→ Data
****************************************
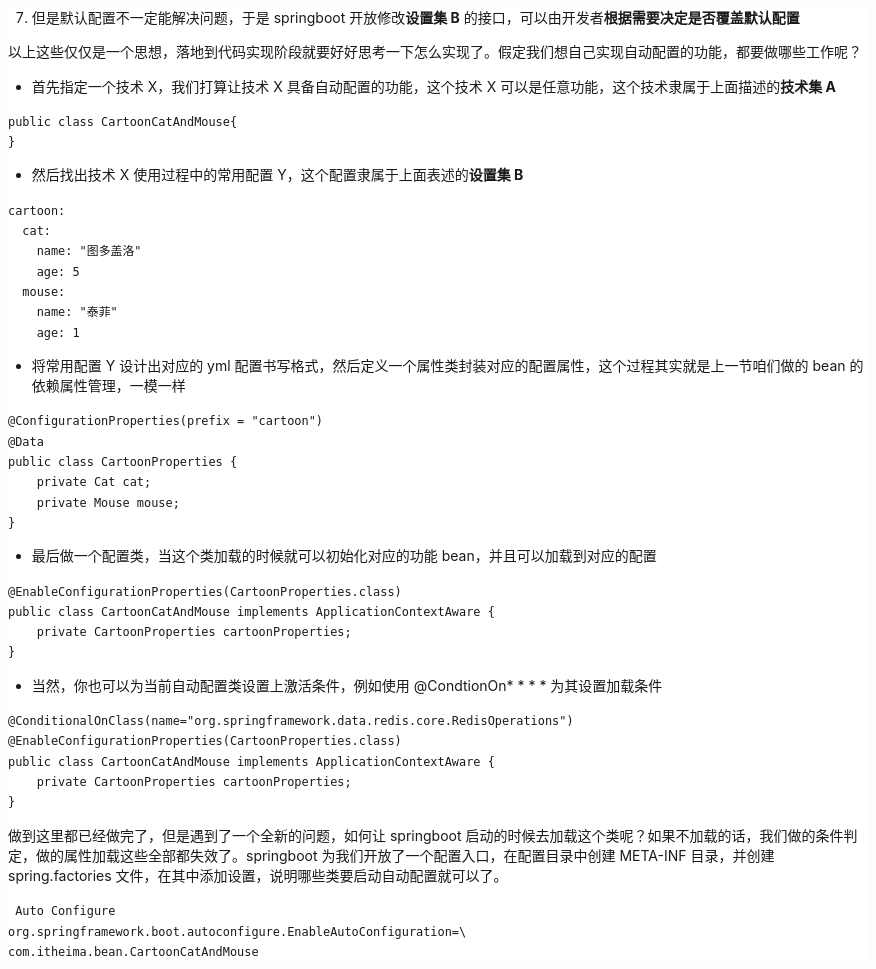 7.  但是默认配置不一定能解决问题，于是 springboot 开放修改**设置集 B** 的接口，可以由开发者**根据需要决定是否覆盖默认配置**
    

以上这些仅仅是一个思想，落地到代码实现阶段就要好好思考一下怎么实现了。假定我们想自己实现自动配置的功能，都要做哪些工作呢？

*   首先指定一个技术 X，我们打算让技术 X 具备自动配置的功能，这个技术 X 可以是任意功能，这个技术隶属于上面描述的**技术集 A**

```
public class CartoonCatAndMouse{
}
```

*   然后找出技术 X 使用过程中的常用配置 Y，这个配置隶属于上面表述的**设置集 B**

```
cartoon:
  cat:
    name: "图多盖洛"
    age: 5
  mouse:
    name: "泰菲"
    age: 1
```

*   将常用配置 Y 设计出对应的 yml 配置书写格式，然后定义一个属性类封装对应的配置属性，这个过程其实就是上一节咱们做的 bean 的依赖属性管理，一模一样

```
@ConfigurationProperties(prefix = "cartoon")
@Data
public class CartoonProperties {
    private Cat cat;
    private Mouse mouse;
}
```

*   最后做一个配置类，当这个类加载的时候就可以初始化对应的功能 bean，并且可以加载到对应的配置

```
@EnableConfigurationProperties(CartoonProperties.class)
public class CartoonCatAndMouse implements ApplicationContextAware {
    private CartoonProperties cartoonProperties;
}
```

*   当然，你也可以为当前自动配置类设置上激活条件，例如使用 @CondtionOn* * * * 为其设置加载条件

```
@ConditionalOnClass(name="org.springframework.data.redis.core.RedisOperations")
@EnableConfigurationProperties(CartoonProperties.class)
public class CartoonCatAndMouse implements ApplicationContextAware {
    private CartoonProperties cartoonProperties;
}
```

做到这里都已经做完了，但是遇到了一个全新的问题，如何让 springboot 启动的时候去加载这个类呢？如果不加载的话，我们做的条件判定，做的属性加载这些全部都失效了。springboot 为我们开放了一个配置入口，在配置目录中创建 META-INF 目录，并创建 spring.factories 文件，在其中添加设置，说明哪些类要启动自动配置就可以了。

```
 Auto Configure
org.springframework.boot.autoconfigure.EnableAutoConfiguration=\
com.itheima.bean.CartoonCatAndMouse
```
****************************************
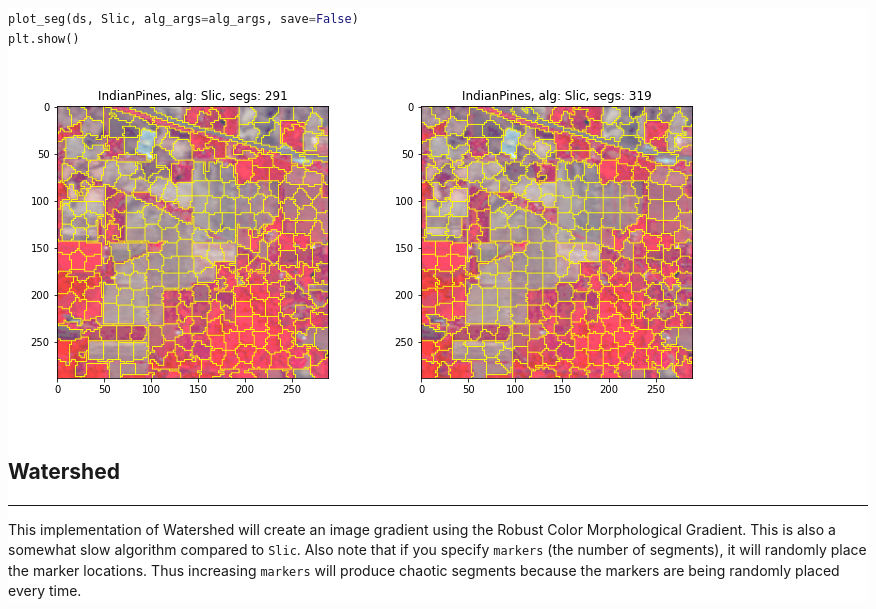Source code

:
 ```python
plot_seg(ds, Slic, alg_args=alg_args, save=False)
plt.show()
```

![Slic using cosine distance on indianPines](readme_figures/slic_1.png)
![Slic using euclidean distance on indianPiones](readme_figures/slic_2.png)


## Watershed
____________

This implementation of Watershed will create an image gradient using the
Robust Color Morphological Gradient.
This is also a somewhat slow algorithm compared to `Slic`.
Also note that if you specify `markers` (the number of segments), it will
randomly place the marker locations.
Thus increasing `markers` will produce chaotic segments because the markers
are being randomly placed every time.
****************************************
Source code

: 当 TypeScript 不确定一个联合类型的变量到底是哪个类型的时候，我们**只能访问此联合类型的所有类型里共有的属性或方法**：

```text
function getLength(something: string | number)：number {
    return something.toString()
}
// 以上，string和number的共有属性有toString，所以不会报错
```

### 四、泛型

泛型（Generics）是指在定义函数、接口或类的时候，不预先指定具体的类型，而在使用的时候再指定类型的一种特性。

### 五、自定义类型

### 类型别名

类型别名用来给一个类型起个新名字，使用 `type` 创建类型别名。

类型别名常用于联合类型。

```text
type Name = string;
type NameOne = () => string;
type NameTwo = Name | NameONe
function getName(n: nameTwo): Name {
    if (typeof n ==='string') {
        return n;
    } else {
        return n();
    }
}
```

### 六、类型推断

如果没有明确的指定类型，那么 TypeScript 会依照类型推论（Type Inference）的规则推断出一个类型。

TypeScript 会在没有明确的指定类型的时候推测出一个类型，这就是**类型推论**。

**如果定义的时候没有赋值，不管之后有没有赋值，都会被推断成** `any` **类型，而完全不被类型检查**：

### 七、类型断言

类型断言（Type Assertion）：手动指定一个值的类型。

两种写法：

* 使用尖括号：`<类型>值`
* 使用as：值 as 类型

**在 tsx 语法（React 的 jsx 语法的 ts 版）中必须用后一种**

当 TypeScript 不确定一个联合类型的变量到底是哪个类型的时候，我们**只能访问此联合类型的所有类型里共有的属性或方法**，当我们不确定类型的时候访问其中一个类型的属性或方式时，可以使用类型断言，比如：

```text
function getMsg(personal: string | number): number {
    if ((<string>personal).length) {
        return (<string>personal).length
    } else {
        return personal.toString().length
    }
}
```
****************************************
→ Task
Only a number is wanted here: the count of lines in the material above that contain "CartoonCatAndMouse".

→ Your response
4